Ce mouvement, généralisé dans les départements de gauche, pourrait être le terreau de l’enracinement du FN et demain de sa « notabilisation ».

Il est donc urgent que la gauche qui est très concernée dans son devenir se ressaisisse. Elle doit le faire immédiatement lors du deuxième tour de ces départementales mais ensuite en reconstruisant, au plan national, les pratiques d’unité.
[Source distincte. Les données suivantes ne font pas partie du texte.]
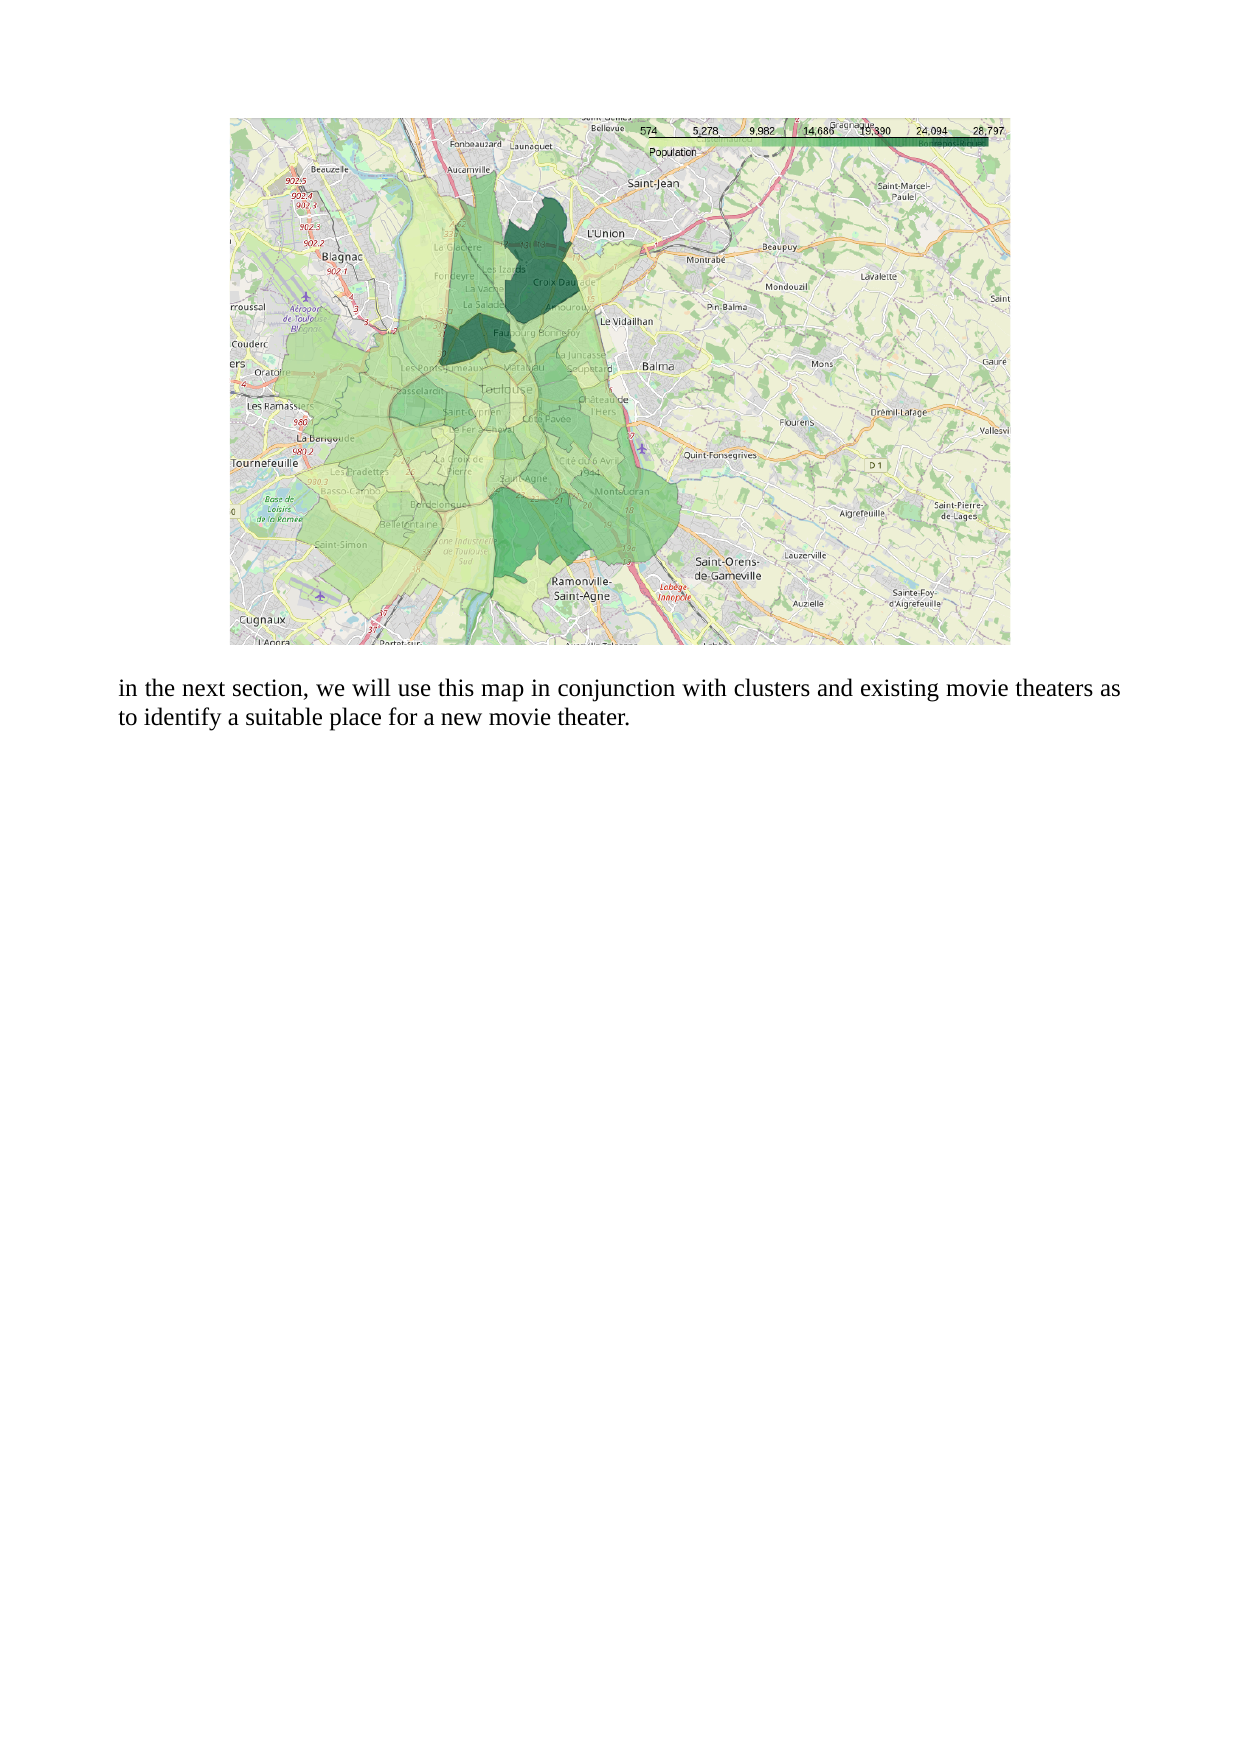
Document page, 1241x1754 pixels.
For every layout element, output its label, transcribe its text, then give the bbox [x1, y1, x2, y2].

text in the next section, we will use this map in conjunction with clusters and existing movie theaters as to identify a suitable place for a new movie theater. [118, 673, 1122, 731]
picture [229, 118, 1011, 645]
Le gouvernement et le Président de la république, au vu des résultats du premier tour, sont fondés à dire qu’il n’y a pas dans le pays un appel pour « gauchir » leur politique. Les scores du Front de gauche et des Verts ne vont pas dans ce sens. Le signal donné par la population tend plutôt vers une dérive droitière du pays. Ceci précisé, François Hollande et Emmanuel Valls, même s’ils considèrent que leur politique commence à porter des fruits, doivent admettre qu’ils ne rassembleront la gauche, pour mener le combat notamment contre le FN, qu’en donnant des  signaux plus positifs à leur électorat. On ne peut pas, même au nom du redressement des comptes, donner le sentiment qu’il y a un déséquilibre des efforts entre les différentes composantes du pays.

Finalement, ce premier tour des élections départementales qui devait donner simplement un éclairage local sur les rapports de forces dans le pays s’avère, lorsqu’on veut bien ne pas regarder que les pourcentages, un révélateur de problèmes plus fondamentaux : l’émergence du tripartisme, l’installation prouvée du Front national dans l’ensemble du pays et la nécessité absolue pour la gauche de se rassembler.

Le deuxième tour peut modifier un peu les choses. Il est cependant à craindre que la droite et l’extrême droite amplifient leur succès. Ce sera l’heure de l’addition résultant de la division.

L’essentiel, pourtant, pour la suite, sera de tirer, dans la durée, les leçons de ce scrutin.